Prese piede, invece, la nuova associazione aperta agli emigranti (e, poi, anche ai profughi): con sede a Roma, Renato Bresciani riuscì ad avere delle sedi importanti e, grazie al suo modo di fare e ai successi palesi, ottenne aiuti in denaro dal Vaticano, da importanti aziende; coinvolse anche cittadini e famiglie. La sua impresa fu molto seguita e benvoluta da Francesco Rutelli, allora sindaco della capitale; del suo modello di accoglimento, si avvalse anche Claudio Martelli che promosse la legge n. 39 del 28 febbraio 1990 che regolava le norme sull’immigrazione in Italia: sulla quale, in verità, il sacerdote fu piuttosto critico. Il missionario incontrò più volte il Papa Giovanni Paolo II che volle conoscere personalmente il funzionamento dell’associazione; l’apprezzò e l’aiutò: per anni arrivarono buoni pasto, volontari e fondi. Vista la tragica situazione del luogo dov’era stato in missione e da cui era stato espulso, fondò, nel 1987, “SIS” (Solidarietà Italo Sudanese), un mensile documentatissimo sulle vicende della guerra e sulle prospettive in Sudan: ma la politica non se ne curò molto.
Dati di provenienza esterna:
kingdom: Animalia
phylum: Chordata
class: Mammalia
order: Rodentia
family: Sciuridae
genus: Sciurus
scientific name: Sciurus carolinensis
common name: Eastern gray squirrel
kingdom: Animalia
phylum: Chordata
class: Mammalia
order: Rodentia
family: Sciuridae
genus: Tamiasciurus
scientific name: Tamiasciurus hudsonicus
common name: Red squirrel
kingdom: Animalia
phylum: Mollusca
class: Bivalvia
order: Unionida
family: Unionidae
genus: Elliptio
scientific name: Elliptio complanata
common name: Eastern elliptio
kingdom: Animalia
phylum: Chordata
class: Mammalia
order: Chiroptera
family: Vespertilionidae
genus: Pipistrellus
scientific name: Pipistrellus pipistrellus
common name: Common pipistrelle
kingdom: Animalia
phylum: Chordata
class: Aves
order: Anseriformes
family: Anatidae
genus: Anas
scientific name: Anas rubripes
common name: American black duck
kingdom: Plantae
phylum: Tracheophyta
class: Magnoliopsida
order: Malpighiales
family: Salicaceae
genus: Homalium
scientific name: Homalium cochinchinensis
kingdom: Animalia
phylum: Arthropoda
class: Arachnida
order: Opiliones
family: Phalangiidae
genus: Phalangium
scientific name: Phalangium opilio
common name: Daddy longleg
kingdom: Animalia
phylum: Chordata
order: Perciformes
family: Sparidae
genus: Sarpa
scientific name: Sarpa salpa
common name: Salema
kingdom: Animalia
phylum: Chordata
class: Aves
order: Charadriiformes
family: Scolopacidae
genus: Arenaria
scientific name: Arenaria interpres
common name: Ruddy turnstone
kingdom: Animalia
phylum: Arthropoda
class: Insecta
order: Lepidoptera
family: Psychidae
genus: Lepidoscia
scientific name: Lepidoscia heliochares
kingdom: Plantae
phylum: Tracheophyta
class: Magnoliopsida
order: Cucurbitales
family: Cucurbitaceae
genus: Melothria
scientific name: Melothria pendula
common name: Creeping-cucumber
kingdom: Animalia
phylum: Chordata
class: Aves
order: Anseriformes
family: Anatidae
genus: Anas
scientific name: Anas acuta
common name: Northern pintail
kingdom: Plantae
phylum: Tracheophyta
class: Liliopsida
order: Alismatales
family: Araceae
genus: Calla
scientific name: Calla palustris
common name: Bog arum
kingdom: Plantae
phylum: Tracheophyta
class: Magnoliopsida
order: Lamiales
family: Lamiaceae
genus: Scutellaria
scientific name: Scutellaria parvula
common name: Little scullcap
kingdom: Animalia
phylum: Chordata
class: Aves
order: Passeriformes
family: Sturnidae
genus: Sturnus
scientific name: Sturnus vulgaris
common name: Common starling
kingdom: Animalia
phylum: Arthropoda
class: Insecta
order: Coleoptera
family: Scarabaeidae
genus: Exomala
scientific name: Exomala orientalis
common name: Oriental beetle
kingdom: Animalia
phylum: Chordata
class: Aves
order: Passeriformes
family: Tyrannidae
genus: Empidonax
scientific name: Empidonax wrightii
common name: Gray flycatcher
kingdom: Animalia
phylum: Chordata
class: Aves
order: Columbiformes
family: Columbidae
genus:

Ancora oggi, l’istituzione ACSE funziona e, fino al 1996, il padre di Mezzane di Sotto la guidò, assieme a giovani e volontari; quando sentì che la sua ora stava per arrivare, chiese di lasciare. I suoi ultimi scritti parlarono di solidarietà umana, d’impegno cristiano, di accoglimento per chi aveva avuto molto poco: nessuno degli immigrati – e non solo quelli che trovarono amore e ospitalità – lo ha dimenticato.
Portato a Verona per essere curato dalla cirrosi epatica scompensata e aggravata dal diabete mellito, Renato Bresciani scomparve, all’interno della casa madre, il 22 luglio 1996. Le sue spoglie riposano nella tomba dei Comboniani presso il cimitero monumentale veronese.
Nel 1998, gli è stato dedicato l’“Ambulatorio odontoiatrico Padre Renato Bresciani” ospitato nei locali dell’ACSE, a Roma, che cura gratuitamente, ogni anno, oltre duemila migranti e rifugiati provenienti dai paesi poveri. Nel paese natale una via porta il suo nome.

Bibliografia: Lorenzo Gaiga, “E lo accolse nella sua casa”. Padre Renato Bresciani missionario comboniano, Bologna, E.M.I., 1997; Giulio Albanese, Ibrahim, amico mio…, Bologna, E.M.I., 1997; Lorenzo Gaiga, In Pace Christi: Bresciani Renato, “Mccj Bulletin”, n. 194, genn. 1997, pp. 117-127; Lorenzo Gaiga, L’istituto comboniano dopo la morte del fondatore, in Verona in missione, v. II: Il Novecento, dalla prima guerra mondiale al Concilio ecumenico Vaticano II, a cura di Giulio Alberto Girardello, Verona, Editrice Mazziana, 2001, pp. 127-166 (P. Bresciani: pp. 156-158); Aurelio Boscaini, Padre Renato Bresciani testimone di accoglienza, Verona, Fondazione Nigrizia, 2018; Adriana Caporossi-Gianfranco Caporossi-Maria Rosa Venturelli, Un’avventura di solidarietà: storia dell’Associazione Comboniana Servizio Emigranti e Profughi (ACSE), Roma, ACSE, 2019.